S’il est des poissons là qui n’ont pas de
soucis,
Ce n’était pas le cas, parlant du
poisson-ci ;
Un tour de l’océan dans le compagnonnage
L’avait spécialisé dans l’art du découpage,
Et le pacha d’un grand cimetière marin,
(Un marlin mesurant un mètre quatre-vingt)
Désirait engager et son art et sa scie
Pour débiter en tas des charpentes pourries.
« Voilà qui représente un tas de
va-et-vient (1) !»
Note le poisson-scie en estimant combien
De vaillants apprentis lui seront nécessaires
Pour tronçonner ce bois et l’arranger en
stères.
« Tu choisis ton équipe ! entonne le
patron.
Ramène vite ici cinq ou six bûcherons. »
Le poisson-scie partit en quête de main-d'œuvre,
Sachant où débusquer quatre premiers
manœuvres,
Et comptant sur la chance ou l’humeur du
hasard
Afin de dénicher les deux derniers lascars.
Or, malheureusement, comme annonce l’histoire,
C’est en cherchant ceux-ci qu’il trouva ses
déboires :
Alors qu’il n’était pas encor sorti du bois,
Une anguille sous roche avec un thon sournois
Dirent qu’ils seraient six, et que six
poissons-scies
Formaient un ramassis qui fort mal s’associe.

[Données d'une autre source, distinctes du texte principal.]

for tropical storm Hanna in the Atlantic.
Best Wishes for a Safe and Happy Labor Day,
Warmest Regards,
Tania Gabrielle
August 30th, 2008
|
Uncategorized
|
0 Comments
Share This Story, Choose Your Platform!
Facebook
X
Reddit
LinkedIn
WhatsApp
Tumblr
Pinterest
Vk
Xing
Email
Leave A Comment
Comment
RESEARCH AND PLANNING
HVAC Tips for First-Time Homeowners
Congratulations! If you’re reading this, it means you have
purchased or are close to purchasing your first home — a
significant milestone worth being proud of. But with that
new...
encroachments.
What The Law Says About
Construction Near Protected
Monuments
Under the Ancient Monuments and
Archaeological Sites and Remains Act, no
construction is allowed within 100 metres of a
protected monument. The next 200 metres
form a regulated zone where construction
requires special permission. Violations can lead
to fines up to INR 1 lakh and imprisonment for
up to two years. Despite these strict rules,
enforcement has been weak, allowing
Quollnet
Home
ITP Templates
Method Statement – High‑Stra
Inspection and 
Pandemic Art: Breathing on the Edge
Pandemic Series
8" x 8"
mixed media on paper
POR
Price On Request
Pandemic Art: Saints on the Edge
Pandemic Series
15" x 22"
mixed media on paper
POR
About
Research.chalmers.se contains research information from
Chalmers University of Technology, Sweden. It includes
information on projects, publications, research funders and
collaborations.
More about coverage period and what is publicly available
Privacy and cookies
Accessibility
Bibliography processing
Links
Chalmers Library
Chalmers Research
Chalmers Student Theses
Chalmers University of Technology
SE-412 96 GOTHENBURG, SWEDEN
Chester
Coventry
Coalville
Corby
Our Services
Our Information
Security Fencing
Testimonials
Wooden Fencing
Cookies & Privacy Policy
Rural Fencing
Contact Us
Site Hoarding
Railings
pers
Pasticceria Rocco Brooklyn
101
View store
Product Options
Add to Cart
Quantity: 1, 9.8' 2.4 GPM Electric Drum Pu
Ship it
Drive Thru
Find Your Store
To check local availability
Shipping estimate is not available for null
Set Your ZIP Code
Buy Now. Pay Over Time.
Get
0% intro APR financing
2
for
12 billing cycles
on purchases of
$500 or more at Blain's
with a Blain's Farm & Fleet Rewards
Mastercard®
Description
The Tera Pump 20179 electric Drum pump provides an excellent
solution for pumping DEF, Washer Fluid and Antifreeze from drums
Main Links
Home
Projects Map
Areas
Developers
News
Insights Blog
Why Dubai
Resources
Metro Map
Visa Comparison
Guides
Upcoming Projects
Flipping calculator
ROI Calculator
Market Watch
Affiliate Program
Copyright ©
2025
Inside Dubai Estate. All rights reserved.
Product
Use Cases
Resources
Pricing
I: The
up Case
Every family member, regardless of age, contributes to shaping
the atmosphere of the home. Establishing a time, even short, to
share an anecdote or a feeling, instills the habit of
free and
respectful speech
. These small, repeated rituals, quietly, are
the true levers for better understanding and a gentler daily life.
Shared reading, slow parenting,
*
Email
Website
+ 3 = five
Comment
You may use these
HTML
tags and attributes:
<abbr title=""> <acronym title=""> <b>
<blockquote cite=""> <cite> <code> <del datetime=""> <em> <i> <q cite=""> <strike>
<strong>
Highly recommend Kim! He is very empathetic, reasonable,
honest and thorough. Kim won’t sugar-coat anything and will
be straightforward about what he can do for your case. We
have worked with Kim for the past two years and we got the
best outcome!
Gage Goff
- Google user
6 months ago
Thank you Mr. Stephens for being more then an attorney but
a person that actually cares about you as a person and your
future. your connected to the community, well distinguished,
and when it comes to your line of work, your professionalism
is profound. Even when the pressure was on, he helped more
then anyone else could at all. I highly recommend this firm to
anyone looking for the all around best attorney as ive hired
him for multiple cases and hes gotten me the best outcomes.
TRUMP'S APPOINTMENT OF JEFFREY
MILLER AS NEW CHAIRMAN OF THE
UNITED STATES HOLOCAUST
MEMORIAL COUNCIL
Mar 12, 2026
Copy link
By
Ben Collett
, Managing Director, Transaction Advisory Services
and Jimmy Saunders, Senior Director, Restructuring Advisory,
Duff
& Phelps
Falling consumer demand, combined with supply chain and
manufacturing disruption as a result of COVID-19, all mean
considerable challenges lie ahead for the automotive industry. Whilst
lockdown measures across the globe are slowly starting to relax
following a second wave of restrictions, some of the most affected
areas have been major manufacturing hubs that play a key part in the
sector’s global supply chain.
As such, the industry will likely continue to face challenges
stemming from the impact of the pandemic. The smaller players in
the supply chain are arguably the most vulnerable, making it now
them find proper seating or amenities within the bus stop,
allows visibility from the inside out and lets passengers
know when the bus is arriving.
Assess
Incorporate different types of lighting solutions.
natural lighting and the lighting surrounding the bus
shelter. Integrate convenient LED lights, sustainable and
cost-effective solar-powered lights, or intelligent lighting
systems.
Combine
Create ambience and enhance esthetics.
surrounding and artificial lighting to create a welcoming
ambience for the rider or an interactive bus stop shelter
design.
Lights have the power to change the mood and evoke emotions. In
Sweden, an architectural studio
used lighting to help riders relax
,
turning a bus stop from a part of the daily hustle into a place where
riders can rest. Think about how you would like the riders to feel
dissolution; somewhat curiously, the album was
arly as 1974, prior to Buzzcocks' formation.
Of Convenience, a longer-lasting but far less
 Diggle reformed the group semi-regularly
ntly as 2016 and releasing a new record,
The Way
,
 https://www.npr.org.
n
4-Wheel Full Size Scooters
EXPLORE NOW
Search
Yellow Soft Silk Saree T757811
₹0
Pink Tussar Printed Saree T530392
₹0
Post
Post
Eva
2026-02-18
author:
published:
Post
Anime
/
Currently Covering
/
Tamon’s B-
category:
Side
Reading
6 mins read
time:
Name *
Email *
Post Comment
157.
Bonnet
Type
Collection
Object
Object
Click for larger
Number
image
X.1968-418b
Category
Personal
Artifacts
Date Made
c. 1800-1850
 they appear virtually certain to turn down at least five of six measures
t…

« Il vaut mieux t’allier à deux
requins-marteaux ! »
Lui décréta l’anguille en lui tournant le dos.
Chacun sait que l’esprit n’est pas
imperméable,
Et qu’il retient parfois des idées
lamentables ;
C’est donc dans cet état, dans cet état
d’esprit,
Que notre poisson-là, que notre poisson-ci,
S’en alla sur la route, invoquant la justice,
À savoir : quel poisson serait le plus
propice ?
La réponse étant vaine il dut bien s’avouer
Qu’il était plus habile à scier qu’à trancher.
Il s’en revint auprès de son commanditaire,
Afin d’être payé pour ce qu’il savait faire.
Protégez une idée en la tenant pour vôtre,
Mais ne l’embrouillez pas avec celle des
autres.
(1) Ceux qui sont familiers de la scie égoïne
Savent les mouvements qu’exige la frangine.